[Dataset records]
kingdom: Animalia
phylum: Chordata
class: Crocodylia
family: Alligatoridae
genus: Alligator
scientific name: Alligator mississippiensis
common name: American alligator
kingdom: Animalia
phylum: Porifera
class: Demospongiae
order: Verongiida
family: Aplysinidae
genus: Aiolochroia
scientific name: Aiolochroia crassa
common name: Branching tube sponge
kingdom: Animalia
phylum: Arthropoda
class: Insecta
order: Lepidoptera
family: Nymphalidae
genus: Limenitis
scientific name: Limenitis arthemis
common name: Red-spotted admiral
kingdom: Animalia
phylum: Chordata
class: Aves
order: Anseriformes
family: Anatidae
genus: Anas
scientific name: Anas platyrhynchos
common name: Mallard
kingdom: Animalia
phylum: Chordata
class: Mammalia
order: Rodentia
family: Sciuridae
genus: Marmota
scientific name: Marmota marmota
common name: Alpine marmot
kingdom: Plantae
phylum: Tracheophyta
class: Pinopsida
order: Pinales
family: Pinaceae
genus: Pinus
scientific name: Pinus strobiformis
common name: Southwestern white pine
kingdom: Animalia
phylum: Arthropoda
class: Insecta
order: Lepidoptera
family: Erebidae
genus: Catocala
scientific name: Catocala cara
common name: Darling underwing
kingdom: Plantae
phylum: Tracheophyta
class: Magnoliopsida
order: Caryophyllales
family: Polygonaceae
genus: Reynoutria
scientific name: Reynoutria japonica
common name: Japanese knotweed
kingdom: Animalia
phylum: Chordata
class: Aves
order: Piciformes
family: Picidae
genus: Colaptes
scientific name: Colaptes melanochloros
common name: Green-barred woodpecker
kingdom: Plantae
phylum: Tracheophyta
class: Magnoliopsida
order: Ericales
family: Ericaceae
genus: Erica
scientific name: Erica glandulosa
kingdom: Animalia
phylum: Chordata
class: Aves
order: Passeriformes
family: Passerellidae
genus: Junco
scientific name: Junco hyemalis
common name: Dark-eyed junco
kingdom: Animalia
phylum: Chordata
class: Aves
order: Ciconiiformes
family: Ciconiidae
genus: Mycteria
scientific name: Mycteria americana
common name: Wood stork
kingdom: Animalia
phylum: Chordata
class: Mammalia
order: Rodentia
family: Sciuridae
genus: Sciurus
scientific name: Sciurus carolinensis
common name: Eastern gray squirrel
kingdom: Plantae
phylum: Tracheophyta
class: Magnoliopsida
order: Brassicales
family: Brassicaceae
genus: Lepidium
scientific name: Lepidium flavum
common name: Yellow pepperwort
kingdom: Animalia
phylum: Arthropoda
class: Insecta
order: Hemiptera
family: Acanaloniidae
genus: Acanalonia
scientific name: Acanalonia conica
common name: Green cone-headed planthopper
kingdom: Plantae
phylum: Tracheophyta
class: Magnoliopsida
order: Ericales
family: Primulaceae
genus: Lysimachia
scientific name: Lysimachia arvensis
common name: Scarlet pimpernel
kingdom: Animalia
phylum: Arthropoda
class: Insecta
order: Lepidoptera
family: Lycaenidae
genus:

# REQUIREMENT:
Please copy the data again, starting at the line that contains "family: Primulaceae" and running through the end of the data. Change "common name" to "vernacular name" and leave everything else as it is.

# TASK RESPONSE:
family: Primulaceae
genus: Lysimachia
scientific name: Lysimachia arvensis
vernacular name: Scarlet pimpernel
kingdom: Animalia
phylum: Arthropoda
class: Insecta
order: Lepidoptera
family: Lycaenidae
genus:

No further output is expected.